TEXT PASSAGE:
Trading 101: Understanding What is a Candlestick Chart?
Updated over 3 months ago

Candlesticks can form distinctive patterns that improve the probability of a trade, provided you interpret the pattern correctly in the context of the historical price action. The chart displays key indicators of price action, namely the Open price, the High, the Low, and the Closing price. It shows the market sentiment by visually demonstrating the size of price moves with different colors. Traders make use of the Candlesticks to assist their trading decisions based on regularly occurring patterns that help forecast the short-term price movement.

This article will walk you through the basics of a Candlestick chart and help you understand the trading signals through the Candlestick chart.

What is a Candlestick Chart?

Candlestick charts originated in Japan over 100 years before the West developed the bar and point-and-figure charts. Back then, a Japanese rice trader uses the chart to record price movements on paper, laboriously drawing price patterns every day. He’d record the opening day’s price of rice, the low, the high and the close. Over time, he’d begin to see price patterns in his recordings, mapping out repetitive signals in the price bars. He soon discovered that, while there was a link between price and the supply and demand of rice, the markets were strongly influenced by the sentiment of traders. Being visual and informative, candlestick chart was then introduced to the stock and futures market as tool of analysis and has been widely adopted in all markets and is especially popular in the Asia-Pacific region.

DATASET RECORDS:
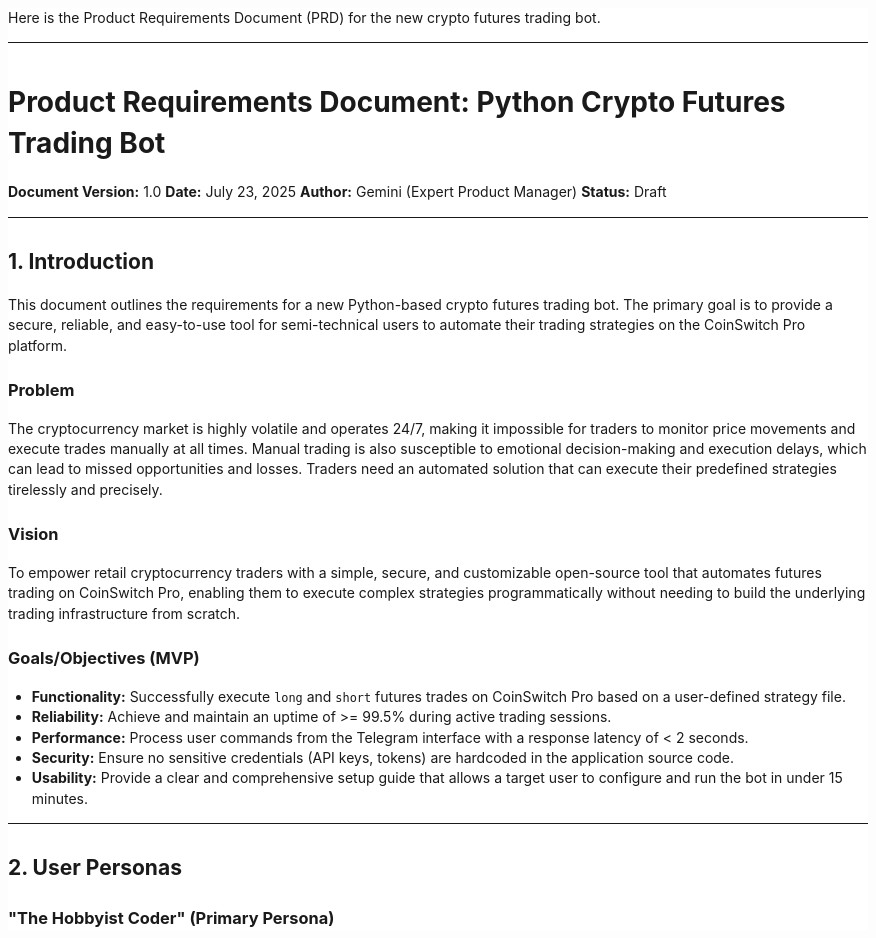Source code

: Here is the Product Requirements Document (PRD) for the new crypto futures trading bot.

-----

# **Product Requirements Document: Python Crypto Futures Trading Bot**

**Document Version:** 1.0
**Date:** July 23, 2025
**Author:** Gemini (Expert Product Manager)
**Status:** Draft

-----

## 1\. Introduction

This document outlines the requirements for a new Python-based crypto futures trading bot. The primary goal is to provide a secure, reliable, and easy-to-use tool for semi-technical users to automate their trading strategies on the CoinSwitch Pro platform.

### Problem

The cryptocurrency market is highly volatile and operates 24/7, making it impossible for traders to monitor price movements and execute trades manually at all times. Manual trading is also susceptible to emotional decision-making and execution delays, which can lead to missed opportunities and losses. Traders need an automated solution that can execute their predefined strategies tirelessly and precisely.

### Vision

To empower retail cryptocurrency traders with a simple, secure, and customizable open-source tool that automates futures trading on CoinSwitch Pro, enabling them to execute complex strategies programmatically without needing to build the underlying trading infrastructure from scratch.

### Goals/Objectives (MVP)

  * **Functionality:** Successfully execute `long` and `short` futures trades on CoinSwitch Pro based on a user-defined strategy file.
  * **Reliability:** Achieve and maintain an uptime of \>= 99.5% during active trading sessions.
  * **Performance:** Process user commands from the Telegram interface with a response latency of \< 2 seconds.
  * **Security:** Ensure no sensitive credentials (API keys, tokens) are hardcoded in the application source code.
  * **Usability:** Provide a clear and comprehensive setup guide that allows a target user to configure and run the bot in under 15 minutes.

-----

## 2\. User Personas

### "The Hobbyist Coder" (Primary Persona)
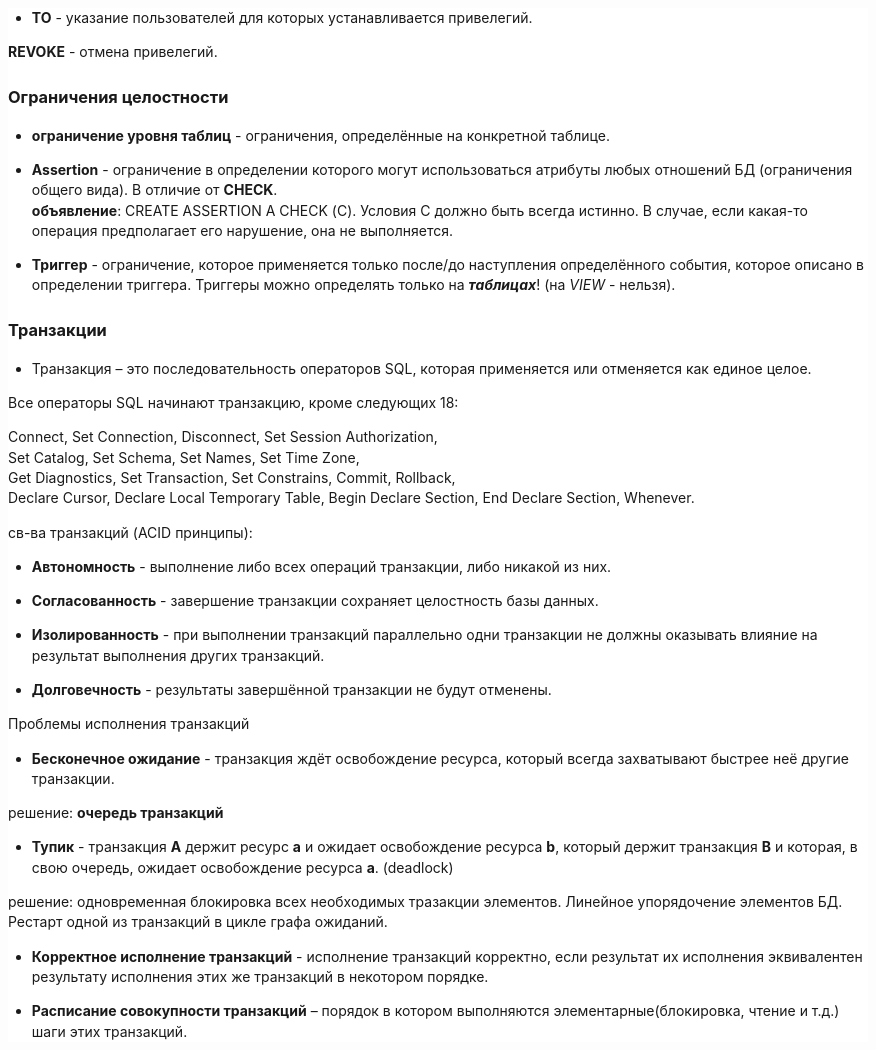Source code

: * __TO__ - указание пользователей для которых устанавливается привелегий.  

__REVOKE__ - отмена привелегий.  

### Ограничения целостности

* __ограничение уровня таблиц__ - ограничения, определённые на конкретной таблице.

* __Assertion__ - ограничение в определении которого могут использоваться атрибуты любых отношений БД (ограничения общего вида). В отличие от __CHECK__.  
    __объявление__: CREATE ASSERTION A CHECK (С). Условия C должно быть всегда истинно. В случае, если какая-то операция предполагает его нарушение, она не выполняется.  

* __Триггер__ - ограничение, которое применяется только после/до наступления определённого события, которое описано в определении триггера. Триггеры можно определять только на ___таблицах___! (на _VIEW_ - нельзя).  

### Транзакции

* Транзакция – это последовательность операторов SQL, которая применяется
или отменяется как единое целое.  

Все операторы SQL начинают транзакцию, кроме следующих 18:

Connect, Set Connection, Disconnect, Set Session Authorization,  
Set Catalog, Set Schema, Set Names, Set Time Zone,  
Get Diagnostics, Set Transaction, Set Constrains, Commit, Rollback,  
Declare Cursor, Declare Local Temporary Table, Begin Declare Section, 
End Declare Section, Whenever.  

св-ва транзакций (ACID принципы):  

* __Автономность__ - выполнение либо всех операций транзакции, либо никакой из них.  
* __Согласованность__ - завершение транзакции сохраняет целостность базы данных.  

* __Изолированность__ - при выполнении транзакций параллельно одни транзакции не должны оказывать влияние на результат выполнения других транзакций.  

* __Долговечность__ - результаты завершённой транзакции не будут отменены.  

Проблемы исполнения транзакций

* __Бесконечное ожидание__ - транзакция ждёт освобождение ресурса, который всегда захватывают быстрее неё другие транзакции.

решение: __очередь транзакций__  

* __Тупик__ - транзакция __A__ держит ресурс __a__ и ожидает освобождение ресурса __b__, который держит транзакция __B__ и которая, в свою очередь, ожидает освобождение ресурса __a__. (deadlock)

решение: одновременная блокировка всех необходимых тразакции элементов. Линейное упорядочение элементов БД. Рестарт одной из транзакций в цикле графа ожиданий.  

* __Корректное исполнение транзакций__ - исполнение транзакций корректно, если результат их исполнения эквивалентен результату исполнения этих же транзакций в некотором порядке.  

* __Расписание совокупности транзакций__ – порядок в котором выполняются элементарные(блокировка, чтение и т.д.) шаги этих транзакций.  
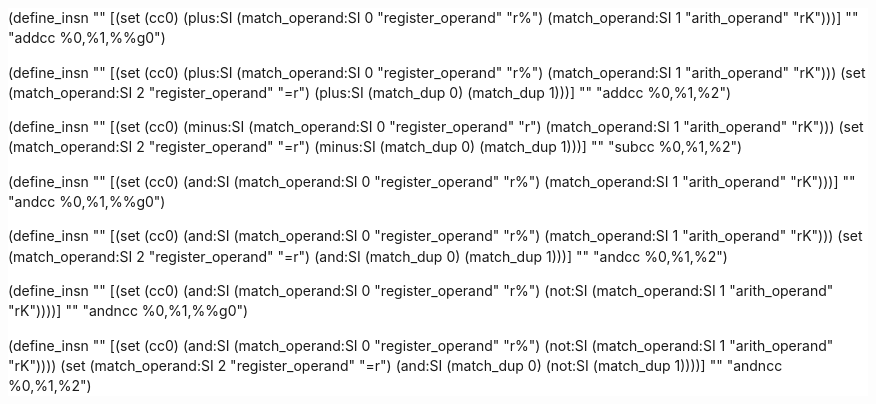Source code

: (define_insn ""
  [(set (cc0)
	(plus:SI (match_operand:SI 0 "register_operand" "r%")
		 (match_operand:SI 1 "arith_operand" "rK")))]
  ""
  "addcc %0,%1,%%g0")

(define_insn ""
  [(set (cc0)
	(plus:SI (match_operand:SI 0 "register_operand" "r%")
		 (match_operand:SI 1 "arith_operand" "rK")))
   (set (match_operand:SI 2 "register_operand" "=r")
	(plus:SI (match_dup 0) (match_dup 1)))]
  ""
  "addcc %0,%1,%2")

(define_insn ""
  [(set (cc0)
	(minus:SI (match_operand:SI 0 "register_operand" "r")
		  (match_operand:SI 1 "arith_operand" "rK")))
   (set (match_operand:SI 2 "register_operand" "=r")
	(minus:SI (match_dup 0) (match_dup 1)))]
  ""
  "subcc %0,%1,%2")

(define_insn ""
  [(set (cc0)
	(and:SI (match_operand:SI 0 "register_operand" "r%")
		(match_operand:SI 1 "arith_operand" "rK")))]
  ""
  "andcc %0,%1,%%g0")

(define_insn ""
  [(set (cc0)
	(and:SI (match_operand:SI 0 "register_operand" "r%")
		(match_operand:SI 1 "arith_operand" "rK")))
   (set (match_operand:SI 2 "register_operand" "=r")
	(and:SI (match_dup 0) (match_dup 1)))]
  ""
  "andcc %0,%1,%2")

(define_insn ""
  [(set (cc0)
	(and:SI (match_operand:SI 0 "register_operand" "r%")
		(not:SI (match_operand:SI 1 "arith_operand" "rK"))))]
  ""
  "andncc %0,%1,%%g0")

(define_insn ""
  [(set (cc0)
	(and:SI (match_operand:SI 0 "register_operand" "r%")
		(not:SI (match_operand:SI 1 "arith_operand" "rK"))))
   (set (match_operand:SI 2 "register_operand" "=r")
	(and:SI (match_dup 0) (not:SI (match_dup 1))))]
  ""
  "andncc %0,%1,%2")

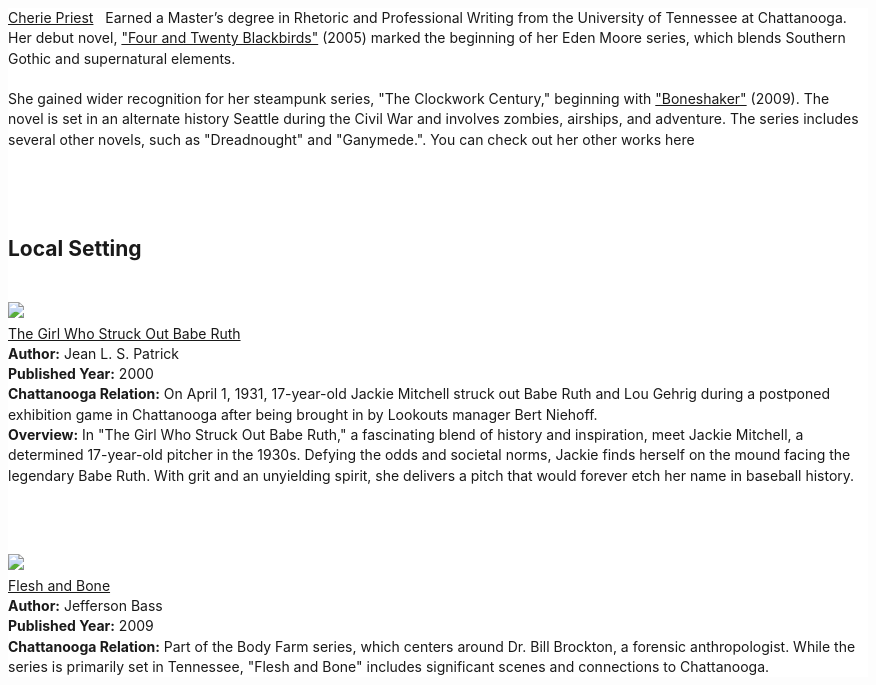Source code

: <a href="https://en.wikipedia.org/wiki/Cherie_Priest" target="_blank">Cherie Priest</a> &nbsp; Earned a Master’s degree in Rhetoric and Professional Writing from the University of Tennessee at Chattanooga. Her debut novel, <a target="_blank" href="https://amzn.to/3Kz9qPM">"Four and Twenty Blackbirds"</a> (2005) marked the beginning of her Eden Moore series, which blends Southern Gothic and supernatural elements. 
<br><br>
She gained wider recognition for her steampunk series, "The Clockwork Century," beginning with <a href="https://amzn.to/3wWp84p" target="_blank">"Boneshaker"</a> (2009). The novel is set in an alternate history Seattle during the Civil War and involves zombies, airships, and adventure. The series includes several other novels, such as "Dreadnought" and "Ganymede.". You can check out her other works here

<br><br>

<h2 class="bookstore-h2" id="setting">Local Setting</h2>

<br>

<div class="book-img-title mb-1">
  <a href="https://amzn.to/4aQqDin" target="_blank">
    <img src="/images/bookshelf_giftshop/chattanooga/babe_ruth.jpg" class="book-size">
  </a>
</div>
<div class="mb-0p5">
  <a href="https://amzn.to/4aQqDin" target="_blank">The Girl Who Struck Out Babe Ruth</a>
</div>
<div class="mb-0p2">
  <b>Author:</b> Jean L. S. Patrick <span></span>
</div>
<div class="mb-0p2">
  <b>Published Year:</b> 2000<span></span>
</div>
<div class="mb-0p2">
  <b>Chattanooga Relation:</b> On April 1, 1931, 17-year-old Jackie Mitchell struck out Babe Ruth and Lou Gehrig during a postponed exhibition game in Chattanooga after being brought in by Lookouts manager Bert Niehoff. <span></span>
</div>
<div class="mb-0p2">
  <b>Overview:</b> In "The Girl Who Struck Out Babe Ruth," a fascinating blend of history and inspiration, meet Jackie Mitchell, a determined 17-year-old pitcher in the 1930s. Defying the odds and societal norms, Jackie finds herself on the mound facing the legendary Babe Ruth. With grit and an unyielding spirit, she delivers a pitch that would forever etch her name in baseball history. <span></span>
</div>

<br><br>

<div class="book-img-title mb-1">
  <a href="https://amzn.to/3XLekAR" target="_blank">
    <img src="/images/bookshelf_giftshop/chattanooga/flesh_and_bone.jpg" class="book-size">
  </a>
</div>
<div class="mb-0p5">
  <a href="https://amzn.to/3XLekAR" target="_blank">Flesh and Bone</a>
</div>
<div class="mb-0p2">
  <b>Author:</b> Jefferson Bass<span></span>
</div>
<div class="mb-0p2">
  <b>Published Year:</b> 2009<span></span>
</div>
<div class="mb-0p2">
  <b>Chattanooga Relation:</b> Part of the Body Farm series, which centers around Dr. Bill Brockton, a forensic anthropologist. While the series is primarily set in Tennessee, "Flesh and Bone" includes significant scenes and connections to Chattanooga. <span></span>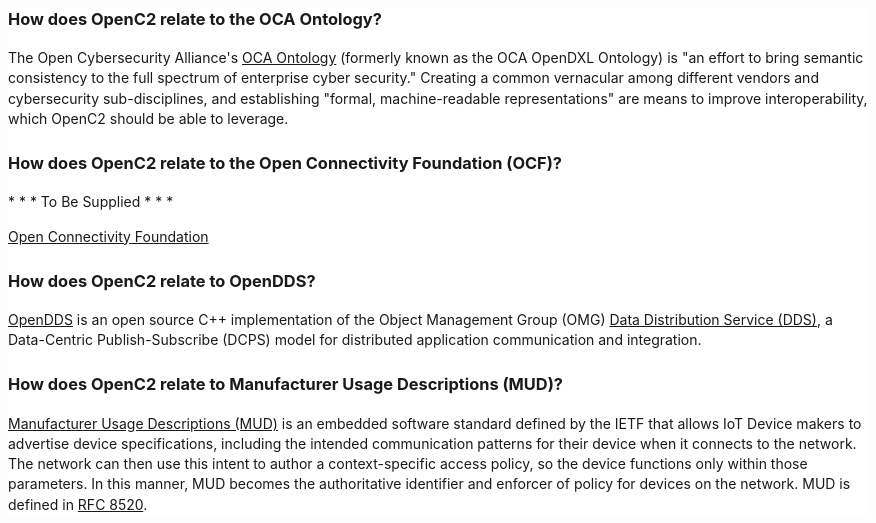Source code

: ### How does OpenC2 relate to the OCA Ontology?

The Open Cybersecurity Alliance's [OCA
Ontology](https://github.com/opencybersecurityalliance/oca-ontology)
(formerly known as the OCA OpenDXL Ontology) is "an effort to
bring semantic consistency to the full spectrum of enterprise
cyber security." Creating a common vernacular among different
vendors and cybersecurity sub-disciplines, and establishing
"formal, machine-readable representations" are means to improve
interoperability, which OpenC2 should be able to leverage.



### How does OpenC2 relate to the Open Connectivity Foundation (OCF)?

\* \* \* To Be Supplied \* \* \*

[Open Connectivity Foundation](https://openconnectivity.org/)


### How does OpenC2 relate to OpenDDS?

[OpenDDS](https://opendds.org/) is an open source C++
implementation of the Object Management Group (OMG) [Data
Distribution Service
(DDS)](https://www.omg.org/spec/DDS/About-DDS/), a Data-Centric
Publish-Subscribe (DCPS) model for distributed application
communication and integration.


### How does OpenC2 relate to Manufacturer Usage Descriptions (MUD)?

[Manufacturer Usage Descriptions
(MUD)](https://developer.cisco.com/docs/mud/#!what-is-mud) is an
embedded software standard defined by the IETF that allows IoT
Device makers to advertise device specifications, including the
intended communication patterns for their device when it connects
to the network. The network can then use this intent to author a
context-specific access policy, so the device functions only
within those parameters. In this manner, MUD becomes the
authoritative identifier and enforcer of policy for devices on
the network. MUD is defined in [RFC
8520](https://tools.ietf.org/html/rfc8520).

WORK INSTRUCTIONS: Reproduce the entire candlestick chart text word for word, keeping every line in its original order.

TASK RESPONSE:
Trading 101: Understanding What is a Candlestick Chart?
Updated over 3 months ago

Candlesticks can form distinctive patterns that improve the probability of a trade, provided you interpret the pattern correctly in the context of the historical price action. The chart displays key indicators of price action, namely the Open price, the High, the Low, and the Closing price. It shows the market sentiment by visually demonstrating the size of price moves with different colors. Traders make use of the Candlesticks to assist their trading decisions based on regularly occurring patterns that help forecast the short-term price movement.

This article will walk you through the basics of a Candlestick chart and help you understand the trading signals through the Candlestick chart.

What is a Candlestick Chart?

Candlestick charts originated in Japan over 100 years before the West developed the bar and point-and-figure charts. Back then, a Japanese rice trader uses the chart to record price movements on paper, laboriously drawing price patterns every day. He’d record the opening day’s price of rice, the low, the high and the close. Over time, he’d begin to see price patterns in his recordings, mapping out repetitive signals in the price bars. He soon discovered that, while there was a link between price and the supply and demand of rice, the markets were strongly influenced by the sentiment of traders. Being visual and informative, candlestick chart was then introduced to the stock and futures market as tool of analysis and has been widely adopted in all markets and is especially popular in the Asia-Pacific region.